As far as her original claim that she was “forced” to perform oral sex on 5 guys, I wish someone would explain to me how that worked. Was she threatened with a beating?
Speaking for myself, I’d rather be beaten than perform non-consensual oral sex on one man, much less 5. In any event, as long as I’ve got a full set of teeth, anyone trying to force me to perform oral sex would be putting himself in imminent danger. If there were 5 guys in the room to start with, there only be one left after the first few seconds, and he’d be on the floor, writhing in pain.
12/15/2014 8:24 pm
Anon @7:55 — I looked at the FB site and you’re absolutely correct.
What someone needs to report on is the “hook-up” culture that is pervasive on many campuses. For one of my classes, I’m currently working on a piece about sexual assault allegations made against Florida State University quarterback Jameis Winston, and what I’ve learned about the hook-up culture down there is, I suspect, a national epidemic.

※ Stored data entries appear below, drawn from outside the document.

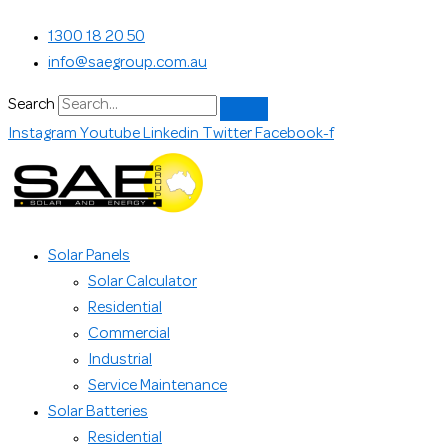
Skip
Search...
1300 18 20 50
to
info@saegroup.com.au
content
Search
Instagram
Youtube
Linkedin
Twitter
Facebook-f
Solar Panels
Solar Calculator
Residential
Commercial
Industrial
Service Maintenance
Solar Batteries
Residential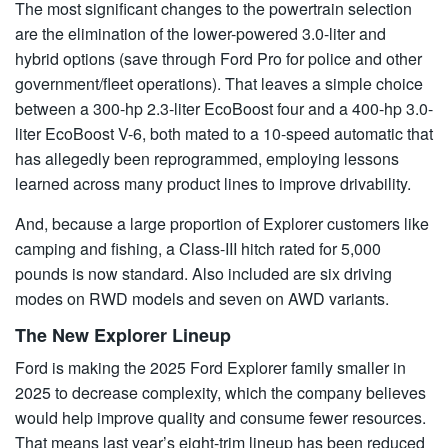
The most significant changes to the powertrain selection
are the elimination of the lower-powered 3.0-liter and
hybrid options (save through Ford Pro for police and other
government/fleet operations). That leaves a simple choice
between a 300-hp 2.3-liter EcoBoost four and a 400-hp 3.0-
liter EcoBoost V-6, both mated to a 10-speed automatic that
has allegedly been reprogrammed, employing lessons
learned across many product lines to improve drivability.
And, because a large proportion of Explorer customers like
camping and fishing, a Class-III hitch rated for 5,000
pounds is now standard. Also included are six driving
modes on RWD models and seven on AWD variants.
The New Explorer Lineup
Ford is making the 2025 Ford Explorer family smaller in
2025 to decrease complexity, which the company believes
would help improve quality and consume fewer resources.
That means last year’s eight-trim lineup has been reduced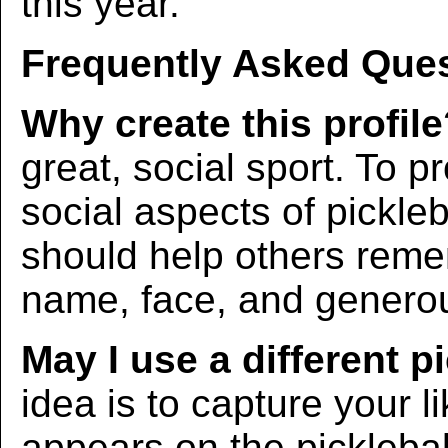
this year.
Frequently Asked Ques
Why create this profil
great, social sport. To p
social aspects of pickleba
should help others rem
name, face, and generous
May I use a different p
idea is to capture your l
appears on the picklebal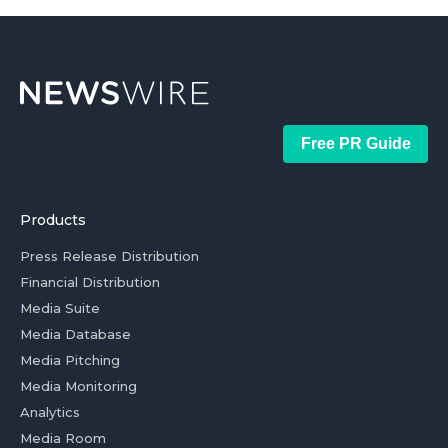
Free PR Guide
Products
Press Release Distribution
Financial Distribution
Media Suite
Media Database
Media Pitching
Media Monitoring
Analytics
Media Room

In the hundreds of pages of documents that have been released so far, Winston’s accuser, in a series of text messages with male and female friends: (a) indicates that she prefers hooking to dating; (b) is warned by an older sorority sister against posting a chronicle of her hook-ups, and hook-ups by other pledges, on the sorority’s intranet and; (c) is outed as a member of a “#cleat chasers” — female students looking to hook-up with a baseball player. (Winston is also a baseball player.)

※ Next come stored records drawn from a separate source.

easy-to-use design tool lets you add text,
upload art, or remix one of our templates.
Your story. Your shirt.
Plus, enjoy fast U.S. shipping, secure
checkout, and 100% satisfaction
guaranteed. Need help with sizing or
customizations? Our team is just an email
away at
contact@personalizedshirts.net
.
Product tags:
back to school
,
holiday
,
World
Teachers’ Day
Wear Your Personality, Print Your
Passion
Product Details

Despite all the foregoing, and much more along the same lines, the MSM has granted her full victim status. There can be no cure for the “rape culture” until the “hook-up culture” is dismantled. But that only leaves (legal) adults responsible for their own actions as actors in these dramas — it precludes the victim/perpetrator story line and therefore is of no interest.
12/16/2014 1:28 am
I hate the “hookup culture!” That at the same time as all the alcohol abuse. Kids today have no moral compass. Or even a common sense compass.
How is this “hookup culture” going to be dismantled? Surely only if the kids figure it out on their own or if somebody tells them. How likely is it they’ll figure it out on their own? Who is going to convince them if they don’t figure it out on their own?
12/19/2014 9:23 pm
I feel like all of the things you’ve pointed out in these most recent posts — sloppy journalism from the NY Times, New York, Daily Beast, etc.) are generational. You’re from a different time, when journalists were grownups, media was more serious, and f*ck-ups made national news.
Today it seems like anyone with an iPhone and a blog calls himself a journalist, and standards are dropping. Yippee. Thank goodness all of the twenty-somethings on Twitter will soon be in charge of everything.
Maybe I’m just bitter, but I think the difference between today and decades past is that truły skilled people who knew how to do their jobs efficiently worked in media…now it’s just a bunch of coked-up kids/self-proclaimed journalists posting summaries of Daily Mail articles to Gawker and calling it news.